French writer-director Léos Carax (
Wes Anderson’s Rushmore is a dazzlingly dark, sublime masterpiece. Anderson (The Royal Tenenbaums, Moonrise Kingdom) created one of the all-time-great quirky indie antiheroes in Max Fischer, played with relish by Jason Schwartzman. Max is a troubled genius at the private Rushmore Academy, where his eccentricities make him somewhat of an outcast. His best friend is wealthy iconoclast Herman Blume (Bill Murray in a career-redefining role), but their relationship turns sour when it becomes apparent that they both have their hearts set on beautiful teacher Rosemary Cross (Olivia Williams).

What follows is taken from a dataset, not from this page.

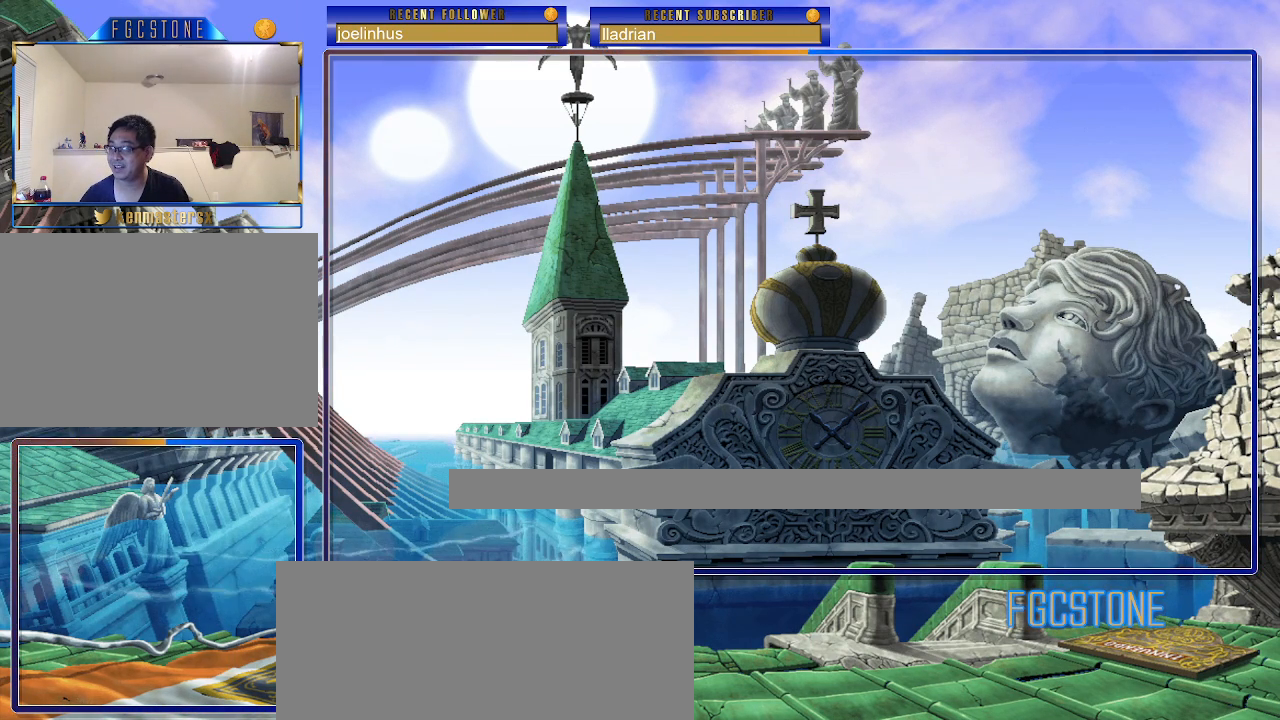
{"buttons": [], "events": []}
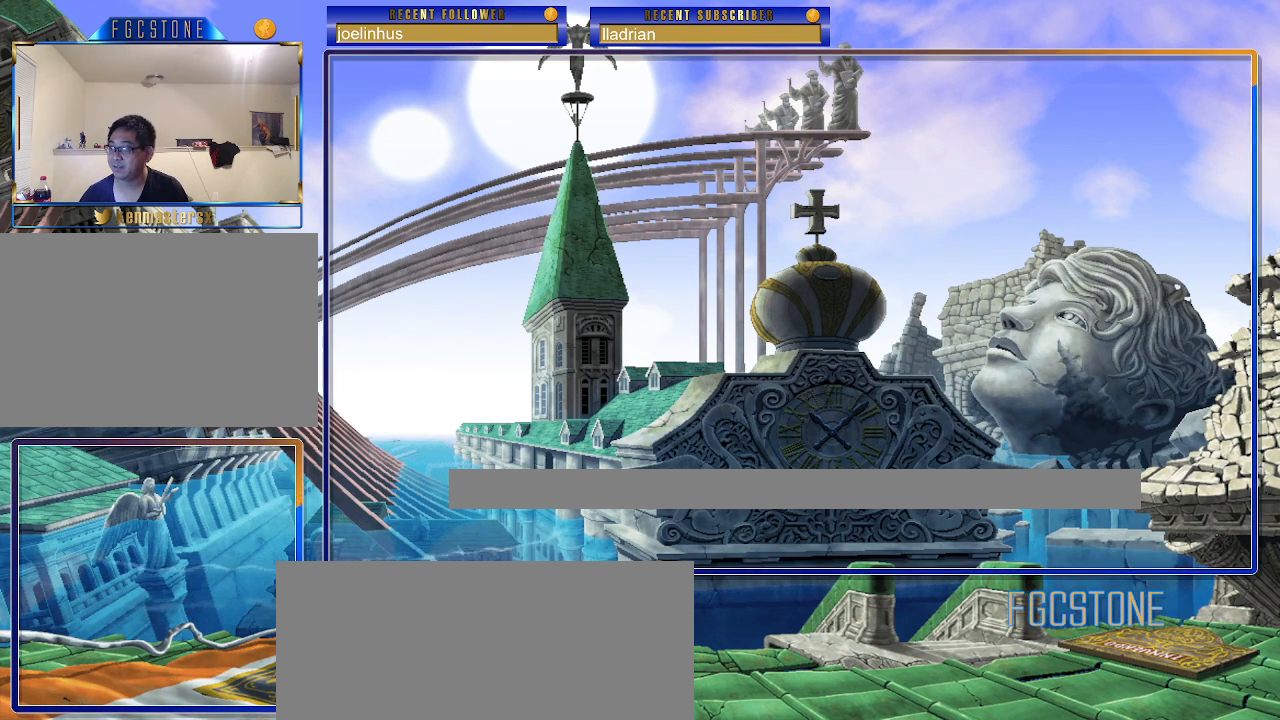
{"buttons": [], "events": []}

A unique take on disaffected youth, Rushmore, which also features such Anderson regulars as Luke Wilson and Seymour Cassel and was cowritten by Owen Wilson, helped launch a new wave of American independent cinema with its offbeat narrative and eclectic soundtrack, which includes songs by Donovan, the Rolling Stones, Django Reinhardt, Cat Stevens, Yves Montand, and the Faces, along with original material by Devo’s Mark Mothersbaugh. Rushmore is screening June 20 as part of the free Films in Tompkins programming in Tompkins Square Park and will be preceded by a live performance by the all-women’s AfroBrazilian Samba Reggae drumming band BatalaNYC. The summer series continues into August with such other fab films as Reservoir Dogs (with Amour Obscur), Easy Rider (with Main Street Quintet), The Big Lebowski (with Jade Pinto and the Yeahtones), and O Brother, Where Art Thou?, which was rescheduled for August 22 after getting rained out on June 13.